Once the new replication servers were identified as not handling traffic load, reconfiguring them back into the load balancing pool ultimately balanced out the business hour traffic load.

Impact

This issue affected customers' ability to use and navigate the website. Namely, this affected: receiving bad gateway errors when traversing the site, and data (calendar, reminders, etc.) not saving.

Corrective Actions

Reconfiguration of new replication servers allowed the site to stabilize by balancing out the traffic load. Outlining the exact process for any database configuration changes and mitigation/fallback procedures will prevent a similar situation from happening again.

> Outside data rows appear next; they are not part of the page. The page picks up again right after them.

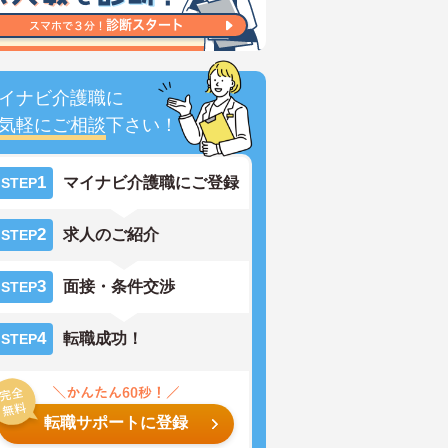
イナビ介護職に
気軽にご相談
下さい！
1
マイナビ介護職にご登録
STEP
2
求人のご紹介
STEP
3
面接・条件交渉
STEP
4
転職成功！
STEP
転職サポートに登録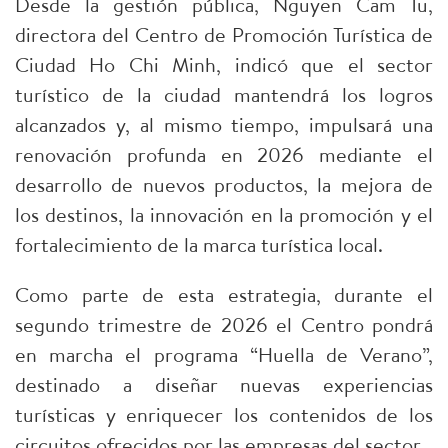
Desde la gestión pública, Nguyen Cam Tu,
directora del Centro de Promoción Turística de
Ciudad Ho Chi Minh, indicó que el sector
turístico de la ciudad mantendrá los logros
alcanzados y, al mismo tiempo, impulsará una
renovación profunda en 2026 mediante el
desarrollo de nuevos productos, la mejora de
los destinos, la innovación en la promoción y el
fortalecimiento de la marca turística local.
Como parte de esta estrategia, durante el
segundo trimestre de 2026 el Centro pondrá
en marcha el programa “Huella de Verano”,
destinado a diseñar nuevas experiencias
turísticas y enriquecer los contenidos de los
circuitos ofrecidos por las empresas del sector.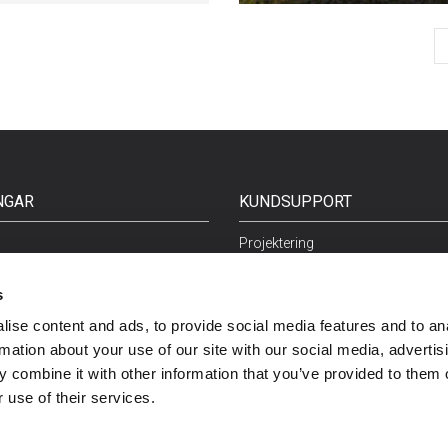
NGAR
KUNDSUPPORT
Projektering
tning
Dokumentation
Vanliga frågor
s
Integritetspolicy
ise content and ads, to provide social media features and to an
rmation about your use of our site with our social media, advertis
 combine it with other information that you’ve provided to them o
 use of their services.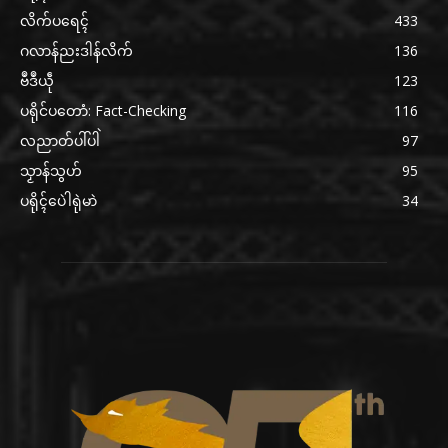
လိက်ပရေၚ်
433
ဂလာန်ညးဒါန်လိက်
136
ဗဳဒဳယဵု
123
ပရိုင်ပတောံ: Fact-Checking
116
လညာတ်ပါ်ပါဲ
97
သၟာန်သွဟ်
95
ပရိုၚ်ပေဲါရုဲမာဲ
34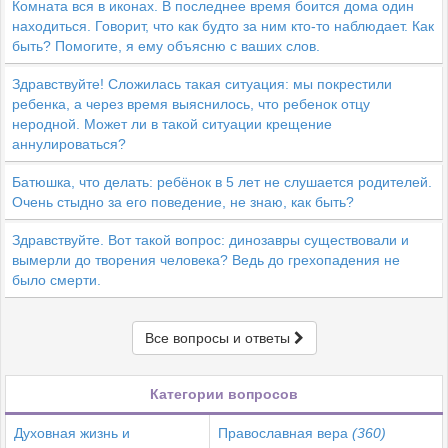
Комната вся в иконах. В последнее время боится дома один
находиться. Говорит, что как будто за ним кто-то наблюдает. Как
быть? Помогите, я ему объясню с ваших слов.
Здравствуйте! Сложилась такая ситуация: мы покрестили
ребенка, а через время выяснилось, что ребенок отцу
неродной. Может ли в такой ситуации крещение
аннулироваться?
Батюшка, что делать: ребёнок в 5 лет не слушается родителей.
Очень стыдно за его поведение, не знаю, как быть?
Здравствуйте. Вот такой вопрос: динозавры существовали и
вымерли до творения человека? Ведь до грехопадения не
было смерти.
Все вопросы и ответы
Категории вопросов
Духовная жизнь и
Православная вера
(360)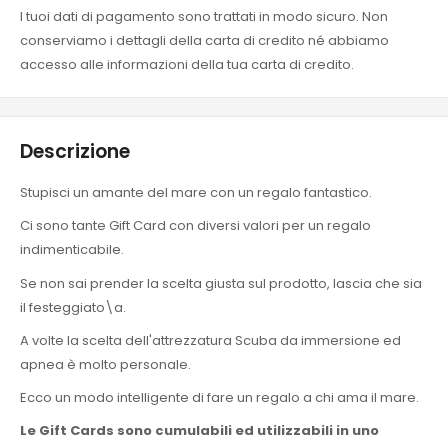
I tuoi dati di pagamento sono trattati in modo sicuro. Non
conserviamo i dettagli della carta di credito né abbiamo
accesso alle informazioni della tua carta di credito.
Descrizione
Stupisci un amante del mare con un regalo fantastico.
Ci sono tante Gift Card con diversi valori per un regalo
indimenticabile.
Se non sai prender la scelta giusta sul prodotto, lascia che sia
il festeggiato\a.
A volte la scelta dell'attrezzatura Scuba da immersione ed
apnea è molto personale.
Ecco un modo intelligente di fare un regalo a chi ama il mare.
Le Gift Cards sono cumulabili ed utilizzabili in uno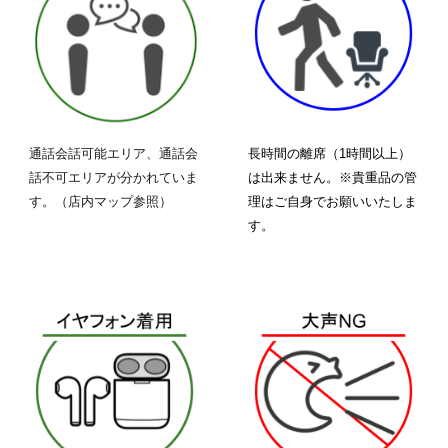
通話会話可能エリア、通話会
長時間の離席（1時間以上）
話不可エリアが分かれていま
は出来ません。※貴重品の管
す。（店内マップ参照）
理はご自身でお願いいたしま
す。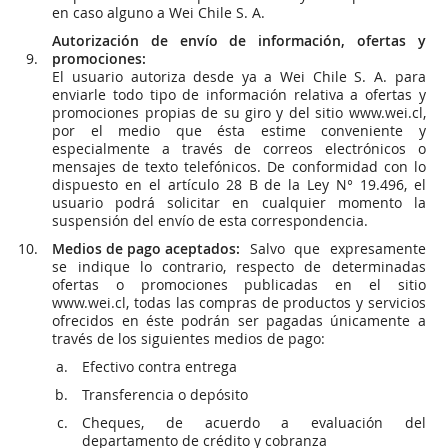
en caso alguno a Wei Chile S. A.
Autorización de envío de información, ofertas y
promociones:
El usuario autoriza desde ya a Wei Chile S. A. para
enviarle todo tipo de información relativa a ofertas y
promociones propias de su giro y del sitio www.wei.cl,
por el medio que ésta estime conveniente y
especialmente a través de correos electrónicos o
mensajes de texto telefónicos. De conformidad con lo
dispuesto en el artículo 28 B de la Ley N° 19.496, el
usuario podrá solicitar en cualquier momento la
suspensión del envío de esta correspondencia.
Medios de pago aceptados:
Salvo que expresamente
se indique lo contrario, respecto de determinadas
ofertas o promociones publicadas en el sitio
www.wei.cl, todas las compras de productos y servicios
ofrecidos en éste podrán ser pagadas únicamente a
través de los siguientes medios de pago:
Efectivo contra entrega
Transferencia o depósito
Cheques, de acuerdo a evaluación del
departamento de crédito y cobranza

Posted Feb 11, 2022 - 14:20 PST

Resolved

We apologize for the system performance issues that we were experiencing yesterday. We have monitored the system since applying a fix and the platform performance has normalized. We will have a Root Cause Analysis available by week's end here on the status page. Please note that reminders scheduled to be sent today and onward should be delivered.

Posted Feb 08, 2022 - 06:37 PST

Monitoring

A fix has been implemented and we are monitoring the results.

Posted Feb 07, 2022 - 13:20 PST

Update

We are continuing to investigate the performance issues being experienced today in the DrChrono platform. Thank you for your patience. We apologize for the inconveniences caused.

Posted Feb 07, 2022 - 11:29 PST

Update

We are continuing to investigate this issue.

Posted Feb 07, 2022 - 08:39 PST

Investigating

We are currently investigating customer reports of the inability to log in to DrChrono, data not saving, bad gateway errors, and reminders not being delivered. We will provide another update here as soon as possible. Thank you for your patience.

Posted Feb 07, 2022 - 07:33 PST

This incident affected: drchrono.com, drchrono iPad EHR, and drchrono iPad Check-In Kiosk Application.